Melkroboter kann dank neuem Sensor jetzt noch mehr
Das schwedische Unternehmen für Melk- und Stalltechnik Delaval präsentierte am 7. Mai 2026 offiziell sein neustes Produkt: Der hauseigene Melkroboter wurde durch einen Sensor ergänzt. Die Agrarpresse wurde vorab zu einer exklusiven Enthüllung auf einen Betrieb in Kesswil eingeladen.

Betriebsleiter Thomas Roth kann jetzt übers Handy die Milchinhaltsstoffe seiner Kühe abrufen.
Thomas Roth bewirtschaftet im thurgauischen Kesswil einen 33 Hektaren grossen Milchwirtschaftsbetrieb mit 70 Kühen. Die Milch wird zu Emmentaler verarbeitet. Mit dem Bau eines Laufstalls mit Melkroboter im Jahr 2021 stellte er die Weichen neu.
Ein Melkroboter ist eine bemerkenswerte Erfindung. Moderne Systeme erfassen neben der Milchmenge auch Zellzahlen, die Hinweise auf die Eutergesundheit geben. Zudem können sie den Progesteronspiegel messen, was für das Fruchtbarkeitsmanagement wertvoll ist.
Neuer Sensor «enthüllt»
Marcel Gut, Produktsupport Melken/Farm-Management von Delaval, präsentierte am Freitag, 1. Mai 2026, der Agrarpresse die Neuheit in einem inszenierten Auftakt. Der Melkroboter aus eigenem Haus, der Delaval VMS V300, wird funktional erweitert mit einem Sensor für die Messung von Milchinhaltsstoffen. Dies macht ihn zu einer noch wichtigeren Plattform für Herdenmanagement und Gesundheitsmonitoring.
Werte zu Fett, Eiweiss und Laktose erlauben Rückschlüsse auf Fütterung, Pansenfunktion und Stoffwechsel der Kuh. Sie zeigen, wie effizient das Tier das Futter in Milch umsetzt, ob ein Ungleichgewicht in der Ration besteht oder ob ein erhöhtes Risiko für Ketose oder Azidose vorliegt.
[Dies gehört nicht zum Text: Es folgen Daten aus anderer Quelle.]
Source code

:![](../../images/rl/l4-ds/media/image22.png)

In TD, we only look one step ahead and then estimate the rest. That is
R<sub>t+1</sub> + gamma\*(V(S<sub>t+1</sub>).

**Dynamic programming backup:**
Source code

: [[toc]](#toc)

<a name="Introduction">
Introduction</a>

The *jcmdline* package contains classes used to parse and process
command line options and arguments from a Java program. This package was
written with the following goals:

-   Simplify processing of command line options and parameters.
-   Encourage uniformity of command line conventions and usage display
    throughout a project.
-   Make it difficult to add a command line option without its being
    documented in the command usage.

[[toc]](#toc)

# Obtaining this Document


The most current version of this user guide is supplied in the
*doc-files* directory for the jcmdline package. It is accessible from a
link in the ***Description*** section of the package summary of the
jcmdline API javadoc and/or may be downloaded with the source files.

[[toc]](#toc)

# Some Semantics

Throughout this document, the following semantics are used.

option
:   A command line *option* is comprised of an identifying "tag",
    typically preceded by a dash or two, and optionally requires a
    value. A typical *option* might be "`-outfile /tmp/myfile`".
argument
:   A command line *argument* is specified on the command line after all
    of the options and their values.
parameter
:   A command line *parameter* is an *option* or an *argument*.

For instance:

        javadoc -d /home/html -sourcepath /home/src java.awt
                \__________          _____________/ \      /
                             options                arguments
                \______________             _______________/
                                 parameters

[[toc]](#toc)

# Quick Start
Zuchtbetriebe erfassen die Milchinhaltsstoffe meist monatlich. Das Analyse-Tool des Melkroboters liefert sie nun täglich. Gemäss Marcel Gut sind die Ergebnisse, die mithilfe der Nahinfrarotspektroskopie gemessen werden, exakt. Diese Genauigkeit sei ein grosser Fortschritt und ein Vorsprung gegenüber der Konkurrenz.
Optionale Erweiterung
Jeder Delaval-Melkroboter VMS V300 lässt sich mit dem Sensor für Milchinhaltsstoffanalyse erweitern. Der Sensor wird an der Milchleitung des Melkroboters montiert. Es ist keine spezielle Wartung nötig. Das System kommt ohne Verbrauchsmaterialien und chemische Hilfsstoffe aus, die oft benötigt werden, um Inhaltsstoffe messbar zu machen. Damit der Sensor einwandfrei läuft, ist dreimal täglich eine Systemreinigung nötig.
Die offizielle Bekanntmachung des Produkts fand weltweit am 7. Mai 2026 statt. Die Markteinführung ist im Herbst 2026. Die Preise werden im Juli bekannt gegeben. Beim Melkroboter von Betriebsleiter Thomas Roth wurde im Rahmen eines Pilotprojekts die Erweiterung bereits im Dezember 2025 vorgenommen. Mit dem neuen Sensor hat er zwar erst kurz Erfahrungen gesammelt, dennoch sieht er in den Daten viel Potenzial für seine Herde wie auch einzelne Tiere.
Die Datenverarbeitung läuft zweistufig: Die Software Delpro ist auf dem Betriebscomputer installiert und verarbeitet alle Daten aus dem Stall in Echtzeit. Ergänzend dazu stellt die webbasierte Plattform Delaval Plus Informationen online zur Verfügung, wie etwa jene zu den Milchinhaltsstoffen. Der Zugriff kann auch über das Smartphone erfolgen.
Anwesenheit ist unverzichtbar
Trotz Melkroboter und die dadurch gewonnene Zeit und Entlastung findet Thomas Roth es wichtig, seine Tiere weiterhin im Stall oder auf der Weide zu beobachten. «Darauf kann und werde ich nicht verzichten.»